Your objective: What you return should be the full listing, copied exactly and stripped of its pictures.

Input data:
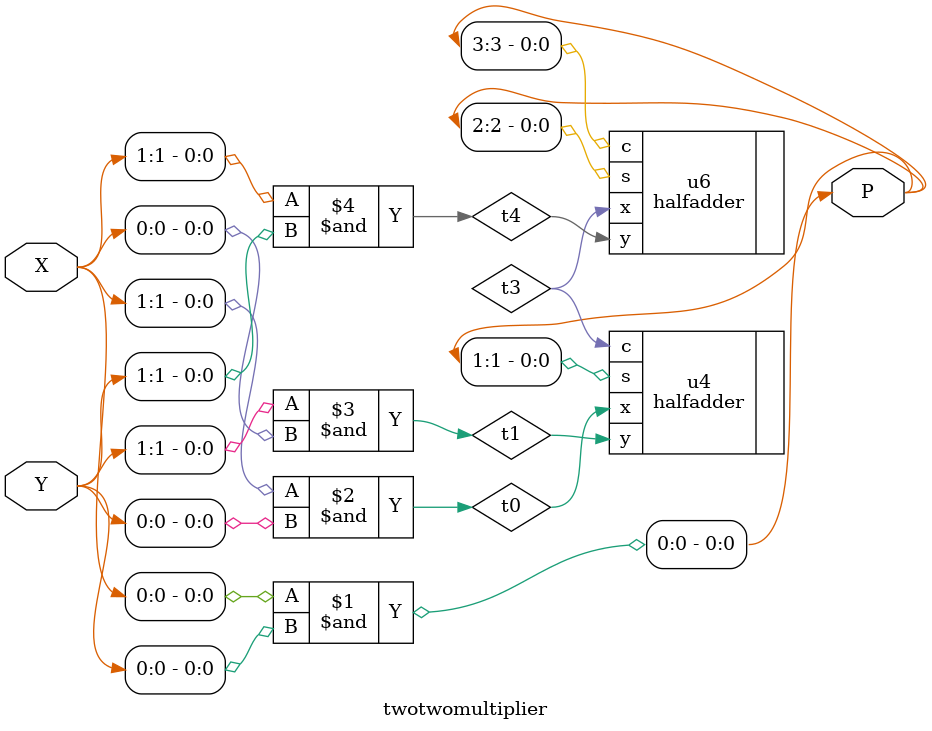
<source format=v>
`timescale 1ns / 1ps


module twotwomultiplier(X,Y,P);

input [1:0] X;
input [1:0] Y;
wire t0,t1,t3,t4;
output [3:0] P;

and u1(P[0],X[0],Y[0]);
and u2(t0,X[1],Y[0]);
and u3(t1,Y[1],X[0]);
and u5(t4,X[1],Y[1]);

halfadder u4(.x(t0),.y(t1),.s(P[1]),.c(t3));
halfadder u6(.x(t3),.y(t4),.s(P[2]),.c(P[3]));

endmodule

</source>
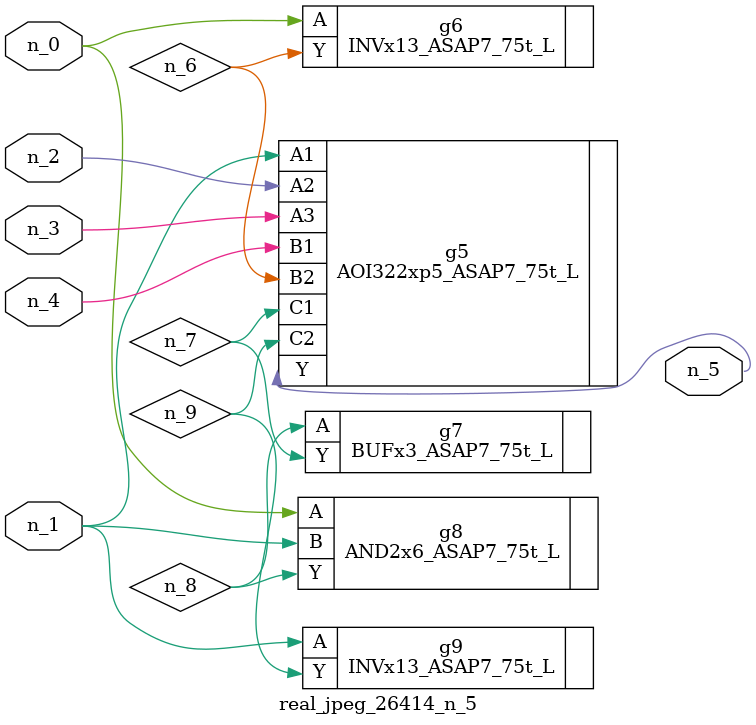
<source format=v>
module real_jpeg_26414_n_5 (n_4, n_0, n_1, n_2, n_3, n_5);

input n_4;
input n_0;
input n_1;
input n_2;
input n_3;

output n_5;

wire n_8;
wire n_6;
wire n_7;
wire n_9;

INVx13_ASAP7_75t_L g6 ( 
.A(n_0),
.Y(n_6)
);

AND2x6_ASAP7_75t_L g8 ( 
.A(n_0),
.B(n_1),
.Y(n_8)
);

AOI322xp5_ASAP7_75t_L g5 ( 
.A1(n_1),
.A2(n_2),
.A3(n_3),
.B1(n_4),
.B2(n_6),
.C1(n_7),
.C2(n_9),
.Y(n_5)
);

INVx13_ASAP7_75t_L g9 ( 
.A(n_1),
.Y(n_9)
);

BUFx3_ASAP7_75t_L g7 ( 
.A(n_8),
.Y(n_7)
);


endmodule
</source>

Solution for this problem:
<source format=v>
`timescale 1ns / 1ps


module twotwomultiplier(X,Y,P);

input [1:0] X;
input [1:0] Y;
wire t0,t1,t3,t4;
output [3:0] P;

and u1(P[0],X[0],Y[0]);
and u2(t0,X[1],Y[0]);
and u3(t1,Y[1],X[0]);
and u5(t4,X[1],Y[1]);

halfadder u4(.x(t0),.y(t1),.s(P[1]),.c(t3));
halfadder u6(.x(t3),.y(t4),.s(P[2]),.c(P[3]));

endmodule

</source>
<source format=v>
module real_jpeg_26414_n_5 (n_4, n_0, n_1, n_2, n_3, n_5);

input n_4;
input n_0;
input n_1;
input n_2;
input n_3;

output n_5;

wire n_8;
wire n_6;
wire n_7;
wire n_9;

INVx13_ASAP7_75t_L g6 ( 
.A(n_0),
.Y(n_6)
);

AND2x6_ASAP7_75t_L g8 ( 
.A(n_0),
.B(n_1),
.Y(n_8)
);

AOI322xp5_ASAP7_75t_L g5 ( 
.A1(n_1),
.A2(n_2),
.A3(n_3),
.B1(n_4),
.B2(n_6),
.C1(n_7),
.C2(n_9),
.Y(n_5)
);

INVx13_ASAP7_75t_L g9 ( 
.A(n_1),
.Y(n_9)
);

BUFx3_ASAP7_75t_L g7 ( 
.A(n_8),
.Y(n_7)
);


endmodule
</source>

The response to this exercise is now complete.